Sur la première partie de l’album, les accompagnements reproduisent les sonorités qui avaient fait le raffinement du groupe qui entourait Leonard Cohen sur scène de 2008 à 2013. Cordes et cuivres remplacent avantageusement le synthétiseur dont Cohen avait eu la fâcheuse tendance à abuser, en particulier dans cette suite acclamée allant de Various Positions en 1984 à Ten New Songs en 2001. Des réminiscences de la magnifique « Ballad of The Absent Mare » (Recent Songs, 1979) affleurent carrément à l’écoute du morceau délicat qui donne son titre à l’album. Puis les chansons composant la face B du disque au format vinyle entraînent dans une atmosphère plus sombre, tantôt hautement envoûtante (« It’s torn », une grande réussite de l’album) tantôt excessivement grandiloquente (« The Hills »). Ce glissement stylistique immédiatement perceptible accompagne aussi une progression thématique. Cohen révèle encore une fois ses deux facettes : celle d’un être profondément pieux, fasciné par la décadence et le mystère de la mort et celle d’un séducteur qui s’enivra de l’existence. « Meeting Christ and reading Marx », chante-t-il d’ailleurs… Jusqu’au bout, il aura célébré l’amour des femmes. « Moving on », amère, comme « The Night of Santiago », enlevée, sont deux nouvelles perles galantes à ajouter au trésor cohenien. Mais jusqu’à la fin aussi, il aura été fataliste (« German puppets burned the Jews / Jewish puppets did not chose […] Puppet winds and pupper waves / Puppet sailors in their graves » martèle-t-il). L’au-delà qu’il avait tant sondé a fini par le happer, non sans avoir connu les affres de la vieillesse. Il n’est pas excessif de dire que « The Goal », qui conte en quelques vers la réclusion, antichambre du caveau, est l’un de ses plus beaux textes existentiels.

Œuvre rare
Thanks for the music n’est que le quinzième album studio de Leonard Cohen depuis 1967. C’est dire que l’œuvre paraît aussi parcimonieuse que précieuse. Un homme dont le moindre poème devait mûrir pendant des mois voire des années n’a pas laissé derrière lui ces mannes d’enregistrements inédites qui permettent à un Bob Dylan, toujours bon pied bon œil, d’offrir des CDs entiers d’inédits (les fameux Bootleg series). Il n’est pas même acquis que Songs for Rebecca, ce projet abandonné en 1975 mais dont les bandes ont été conservées fasse un jour l’objet d’une sortie officielle.
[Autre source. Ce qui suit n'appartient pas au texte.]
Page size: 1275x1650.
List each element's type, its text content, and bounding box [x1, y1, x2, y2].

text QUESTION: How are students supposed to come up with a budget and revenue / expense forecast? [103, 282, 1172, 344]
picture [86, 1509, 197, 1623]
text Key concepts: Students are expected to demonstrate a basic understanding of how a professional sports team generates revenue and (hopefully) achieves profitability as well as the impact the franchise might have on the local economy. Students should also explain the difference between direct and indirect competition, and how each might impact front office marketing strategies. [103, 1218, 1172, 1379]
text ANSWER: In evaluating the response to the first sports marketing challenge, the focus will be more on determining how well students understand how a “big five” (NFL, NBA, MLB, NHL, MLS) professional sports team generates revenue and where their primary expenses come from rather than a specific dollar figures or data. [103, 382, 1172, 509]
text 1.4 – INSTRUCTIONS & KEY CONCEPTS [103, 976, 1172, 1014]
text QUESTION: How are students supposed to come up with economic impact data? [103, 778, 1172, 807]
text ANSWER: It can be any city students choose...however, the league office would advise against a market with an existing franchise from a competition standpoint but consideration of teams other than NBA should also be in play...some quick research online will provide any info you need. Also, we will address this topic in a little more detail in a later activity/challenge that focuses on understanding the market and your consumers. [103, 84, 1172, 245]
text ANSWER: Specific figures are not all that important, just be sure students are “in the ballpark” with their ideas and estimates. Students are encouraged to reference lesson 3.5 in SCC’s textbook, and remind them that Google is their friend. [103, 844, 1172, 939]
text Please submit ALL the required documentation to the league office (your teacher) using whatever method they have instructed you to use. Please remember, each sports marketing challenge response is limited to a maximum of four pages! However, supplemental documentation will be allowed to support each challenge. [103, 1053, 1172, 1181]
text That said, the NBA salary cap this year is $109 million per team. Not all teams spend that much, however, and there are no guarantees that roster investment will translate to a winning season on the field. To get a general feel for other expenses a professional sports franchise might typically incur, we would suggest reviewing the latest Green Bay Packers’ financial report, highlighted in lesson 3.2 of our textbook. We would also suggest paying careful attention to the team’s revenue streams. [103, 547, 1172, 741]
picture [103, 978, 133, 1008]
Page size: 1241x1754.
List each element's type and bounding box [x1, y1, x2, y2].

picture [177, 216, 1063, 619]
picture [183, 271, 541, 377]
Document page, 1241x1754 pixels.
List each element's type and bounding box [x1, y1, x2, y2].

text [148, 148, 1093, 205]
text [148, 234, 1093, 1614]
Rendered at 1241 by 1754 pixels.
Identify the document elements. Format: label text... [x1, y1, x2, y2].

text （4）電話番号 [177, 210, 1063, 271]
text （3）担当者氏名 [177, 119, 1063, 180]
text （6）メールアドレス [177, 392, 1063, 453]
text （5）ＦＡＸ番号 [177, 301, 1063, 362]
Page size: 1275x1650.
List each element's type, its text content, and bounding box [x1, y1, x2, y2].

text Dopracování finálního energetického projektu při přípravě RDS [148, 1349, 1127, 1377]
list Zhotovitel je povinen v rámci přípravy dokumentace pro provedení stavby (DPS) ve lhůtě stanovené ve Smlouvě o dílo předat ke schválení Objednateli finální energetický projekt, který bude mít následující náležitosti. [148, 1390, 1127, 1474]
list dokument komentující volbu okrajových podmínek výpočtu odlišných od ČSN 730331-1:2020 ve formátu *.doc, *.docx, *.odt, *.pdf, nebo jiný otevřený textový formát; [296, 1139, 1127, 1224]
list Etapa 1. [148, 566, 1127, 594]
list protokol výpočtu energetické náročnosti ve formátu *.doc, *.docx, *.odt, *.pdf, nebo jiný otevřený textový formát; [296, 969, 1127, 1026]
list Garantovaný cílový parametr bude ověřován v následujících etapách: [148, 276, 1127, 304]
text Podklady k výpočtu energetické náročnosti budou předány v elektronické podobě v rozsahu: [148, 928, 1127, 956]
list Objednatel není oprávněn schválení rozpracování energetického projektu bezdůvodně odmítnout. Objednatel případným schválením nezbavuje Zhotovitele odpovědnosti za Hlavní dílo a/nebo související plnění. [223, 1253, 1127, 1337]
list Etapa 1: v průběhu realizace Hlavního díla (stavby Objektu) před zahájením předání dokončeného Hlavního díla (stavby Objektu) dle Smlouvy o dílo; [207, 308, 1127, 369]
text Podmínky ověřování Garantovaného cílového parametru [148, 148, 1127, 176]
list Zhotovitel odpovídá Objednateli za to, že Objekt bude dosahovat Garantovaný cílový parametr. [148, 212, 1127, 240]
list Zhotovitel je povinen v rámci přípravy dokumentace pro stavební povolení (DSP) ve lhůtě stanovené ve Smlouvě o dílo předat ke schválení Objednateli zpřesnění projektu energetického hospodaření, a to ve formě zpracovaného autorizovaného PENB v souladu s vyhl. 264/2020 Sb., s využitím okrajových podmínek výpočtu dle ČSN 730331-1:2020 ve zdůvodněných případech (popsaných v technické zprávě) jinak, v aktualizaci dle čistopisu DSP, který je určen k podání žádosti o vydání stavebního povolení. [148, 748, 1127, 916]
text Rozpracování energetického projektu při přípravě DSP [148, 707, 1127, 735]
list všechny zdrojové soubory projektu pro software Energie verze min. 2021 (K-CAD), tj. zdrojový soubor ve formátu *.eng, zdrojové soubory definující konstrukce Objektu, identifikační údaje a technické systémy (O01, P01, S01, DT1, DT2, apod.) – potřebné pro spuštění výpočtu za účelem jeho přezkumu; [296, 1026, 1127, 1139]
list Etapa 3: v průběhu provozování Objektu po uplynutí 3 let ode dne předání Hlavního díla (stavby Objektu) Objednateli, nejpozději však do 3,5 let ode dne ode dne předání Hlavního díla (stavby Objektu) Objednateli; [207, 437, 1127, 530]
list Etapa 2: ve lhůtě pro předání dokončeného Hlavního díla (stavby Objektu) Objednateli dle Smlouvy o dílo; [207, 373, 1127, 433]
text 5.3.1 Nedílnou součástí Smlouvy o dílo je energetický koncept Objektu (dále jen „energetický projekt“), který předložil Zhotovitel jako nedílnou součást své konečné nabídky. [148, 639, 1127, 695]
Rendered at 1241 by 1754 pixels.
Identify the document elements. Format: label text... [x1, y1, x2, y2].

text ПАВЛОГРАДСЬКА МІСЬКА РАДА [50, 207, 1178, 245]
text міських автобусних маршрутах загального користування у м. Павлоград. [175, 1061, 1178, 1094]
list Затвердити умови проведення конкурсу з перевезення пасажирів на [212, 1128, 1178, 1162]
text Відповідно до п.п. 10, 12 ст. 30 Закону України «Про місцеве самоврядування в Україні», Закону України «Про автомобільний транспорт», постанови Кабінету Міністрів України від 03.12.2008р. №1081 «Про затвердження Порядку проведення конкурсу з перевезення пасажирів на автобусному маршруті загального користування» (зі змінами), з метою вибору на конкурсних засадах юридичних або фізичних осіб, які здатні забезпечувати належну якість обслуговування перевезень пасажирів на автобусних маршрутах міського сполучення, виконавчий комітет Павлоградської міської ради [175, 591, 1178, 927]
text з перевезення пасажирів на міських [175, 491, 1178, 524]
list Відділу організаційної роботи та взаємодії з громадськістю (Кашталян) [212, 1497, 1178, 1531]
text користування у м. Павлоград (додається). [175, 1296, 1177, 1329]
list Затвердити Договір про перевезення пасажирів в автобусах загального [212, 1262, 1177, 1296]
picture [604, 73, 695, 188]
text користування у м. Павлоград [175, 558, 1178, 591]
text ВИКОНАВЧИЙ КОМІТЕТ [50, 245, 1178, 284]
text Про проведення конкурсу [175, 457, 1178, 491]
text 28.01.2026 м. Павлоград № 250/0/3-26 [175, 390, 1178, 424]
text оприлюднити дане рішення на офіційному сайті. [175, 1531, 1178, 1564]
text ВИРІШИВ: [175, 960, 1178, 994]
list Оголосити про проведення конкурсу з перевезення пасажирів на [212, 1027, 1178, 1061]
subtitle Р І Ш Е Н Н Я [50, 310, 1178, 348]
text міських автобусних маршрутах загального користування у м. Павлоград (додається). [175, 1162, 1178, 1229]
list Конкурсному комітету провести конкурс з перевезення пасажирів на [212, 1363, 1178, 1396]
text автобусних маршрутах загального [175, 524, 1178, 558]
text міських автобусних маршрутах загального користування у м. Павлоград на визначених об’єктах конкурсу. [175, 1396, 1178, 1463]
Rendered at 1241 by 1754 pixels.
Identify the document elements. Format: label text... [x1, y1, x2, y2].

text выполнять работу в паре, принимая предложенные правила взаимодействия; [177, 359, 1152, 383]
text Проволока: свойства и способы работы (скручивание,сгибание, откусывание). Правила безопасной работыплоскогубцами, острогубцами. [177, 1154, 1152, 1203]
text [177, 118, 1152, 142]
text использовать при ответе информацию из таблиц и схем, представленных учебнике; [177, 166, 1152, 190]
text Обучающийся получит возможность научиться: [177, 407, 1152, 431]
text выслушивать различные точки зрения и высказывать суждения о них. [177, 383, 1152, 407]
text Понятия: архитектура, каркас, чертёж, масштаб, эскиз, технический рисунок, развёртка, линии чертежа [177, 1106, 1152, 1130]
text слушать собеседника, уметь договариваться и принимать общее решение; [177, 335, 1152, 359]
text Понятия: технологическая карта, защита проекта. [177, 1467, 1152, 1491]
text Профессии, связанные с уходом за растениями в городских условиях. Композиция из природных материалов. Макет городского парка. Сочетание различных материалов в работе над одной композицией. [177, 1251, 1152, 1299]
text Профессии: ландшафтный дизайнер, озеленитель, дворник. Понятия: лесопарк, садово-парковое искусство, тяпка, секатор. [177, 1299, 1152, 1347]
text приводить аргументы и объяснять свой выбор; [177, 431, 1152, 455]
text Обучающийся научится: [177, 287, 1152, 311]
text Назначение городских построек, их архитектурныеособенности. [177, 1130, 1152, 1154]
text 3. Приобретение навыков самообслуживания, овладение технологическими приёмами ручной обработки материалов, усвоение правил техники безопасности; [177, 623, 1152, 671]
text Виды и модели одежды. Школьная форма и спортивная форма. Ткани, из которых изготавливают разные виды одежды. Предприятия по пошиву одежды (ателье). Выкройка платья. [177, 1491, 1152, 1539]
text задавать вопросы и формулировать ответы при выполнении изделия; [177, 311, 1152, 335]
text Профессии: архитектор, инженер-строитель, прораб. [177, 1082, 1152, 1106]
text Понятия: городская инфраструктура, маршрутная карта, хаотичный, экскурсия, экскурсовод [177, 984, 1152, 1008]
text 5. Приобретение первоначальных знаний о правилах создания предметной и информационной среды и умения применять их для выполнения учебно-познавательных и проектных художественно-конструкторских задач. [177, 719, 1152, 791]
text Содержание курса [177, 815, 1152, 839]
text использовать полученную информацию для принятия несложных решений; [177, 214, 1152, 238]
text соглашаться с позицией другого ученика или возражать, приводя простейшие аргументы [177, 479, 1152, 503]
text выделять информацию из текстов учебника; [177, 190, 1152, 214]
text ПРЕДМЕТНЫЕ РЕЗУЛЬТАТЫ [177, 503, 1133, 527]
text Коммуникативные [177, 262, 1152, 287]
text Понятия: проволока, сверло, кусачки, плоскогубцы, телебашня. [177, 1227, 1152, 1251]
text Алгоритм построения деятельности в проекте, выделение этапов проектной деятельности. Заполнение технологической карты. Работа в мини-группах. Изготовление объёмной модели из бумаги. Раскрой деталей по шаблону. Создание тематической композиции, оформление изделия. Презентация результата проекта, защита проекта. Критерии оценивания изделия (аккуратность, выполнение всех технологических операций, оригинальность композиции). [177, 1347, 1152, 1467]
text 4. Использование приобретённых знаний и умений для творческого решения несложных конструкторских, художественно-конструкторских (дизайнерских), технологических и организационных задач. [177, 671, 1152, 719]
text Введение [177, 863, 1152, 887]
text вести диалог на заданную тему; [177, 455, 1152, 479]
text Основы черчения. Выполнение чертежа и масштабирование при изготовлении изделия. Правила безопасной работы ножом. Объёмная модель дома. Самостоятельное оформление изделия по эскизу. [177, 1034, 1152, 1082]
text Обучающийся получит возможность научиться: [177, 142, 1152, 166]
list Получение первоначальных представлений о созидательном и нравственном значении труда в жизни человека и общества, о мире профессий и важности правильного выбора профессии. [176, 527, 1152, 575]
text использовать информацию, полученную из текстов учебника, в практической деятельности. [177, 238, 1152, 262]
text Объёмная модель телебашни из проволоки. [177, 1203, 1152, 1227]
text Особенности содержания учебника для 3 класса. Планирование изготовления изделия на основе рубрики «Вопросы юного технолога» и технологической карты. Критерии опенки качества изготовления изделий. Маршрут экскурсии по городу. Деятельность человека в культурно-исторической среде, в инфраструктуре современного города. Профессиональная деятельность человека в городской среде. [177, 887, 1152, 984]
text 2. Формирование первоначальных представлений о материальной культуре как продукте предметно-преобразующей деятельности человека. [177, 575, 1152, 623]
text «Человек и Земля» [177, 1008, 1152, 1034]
Il n’y aura pas d’autre album posthume, c’est pourquoi Thanks for the music tombe comme une faveur inespérée. Au terme du voyage, avec « Listen to the hummingbird », morceau court et rudimentaire, proche d’une démo à l’état brut, Leonard Cohen éteint définitivement la lumière derrière lui : « Listen to the mind of God… Don’t listen to me… ».